My iPod is my therapy, my juke box, and my entire collection of what soothes or moves me. I have the iPod Classic and it has 160 GB, that means that I have room for up to 40,000 songs, 200 videos or 25,000 photos. Hmmm, maybe I’m learning about all this technology anyway. At night, when I head to bed, I grab our iPad and either read myself to sleep, or watch something on Netflix. When I had surgery to remove a tumor last year, the iPad saved me from the never ending mundane of the hospital bed. I think I watched around 25 episodes of “The Tudors” and found myself lost in a world of magnificent costumes and bloody Henry the Eight’s lust. With that iPad, I wasn’t in an institutional grey-white room with alarms and 5am interns barging in on the little sleep I got. The iPad saved my sanity during that period of time.

I didn’t know Mr. Jobs. There are many reports that, where he excelled as an innovator and visionary in technology, he had short comings in dealing with the people around him. In spite of that, he did more for many, making the information hiway hand held, giving us music on the go that could fit in a small pocket, phones that help one navigate through life, and showed us that a dream could become a vision for the masses. No, I didn’t know Mr. Jobs, but I can walk into a room and tell you who is benefiting from his vision. I saw a quote on Facebook the other day (on the iPad, of course), that said “There have been three apples that have changed the world. Eve’s, Newton’s, and Steve Jobs’.” With that, Goodnight Mr. Jobs, and I thank you.

Tuesday, October 4, 2011

Travelling, Gaby Style.

Two years ago I invited three of my best friends to come with me and celebrate my 50th birthday. While they were (and yeah, still are) very dear to me, they had never met each other. I was a little worried as to whether or not they would get along, but with mature (of the mind) ladies, I should have left my concerns at the curb. Who would have thought that two years later the four of us would be celebrating our one year anniversary of  The journey from that day forward has been nothing short of wondrous.
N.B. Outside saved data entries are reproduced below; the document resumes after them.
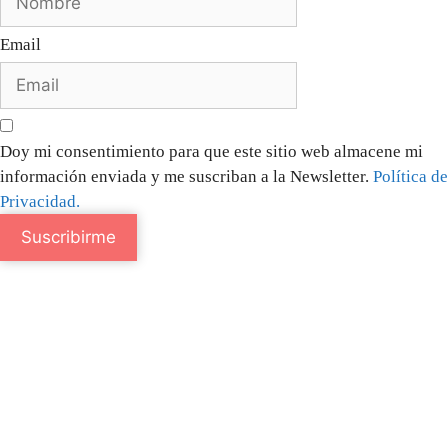
Email
Doy mi consentimiento para que este sitio web almacene mi
información enviada y me suscriban a la Newsletter.
Política de
Privacidad.
Suscribirme
Especialista en Psiconeuroinmunología y Salud Integrativa en
Valencia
We weathered each other through death, illness, insecurities, child-rearing guilt, and gut-wrenching worry. We’ve reached goals we never would have dreamed, held each other’s hands and lifted each other up, all without expecting anything in return. Friendship, golden and solid was the gift we gave each other, unexpected. On a moment’s notice we can pick up the phone and call each other with anything from questions on graphics to begging for sanity. We’ve Skyped and griped, discovering that at our tender age technology can be our friend, even when we’ve (okay, mostly me) been dragged, kicking and virtually screaming into Twitter, Facebook, and now Google +.  There is no age limit on learning or supporting one another. As we head down the road on the double-decker bus for our second year, I can’t help but wonder what will be next. We’re growing, learning, and understanding what a sisterhood can be, all the while bringing to the table our own uniqueness.   

Thank you all for letting us share with you, for allowing us into your homes and offices, and for helping us to grow. Your support is our success. What more could four women ask for? Well, you know me, I can always think of something!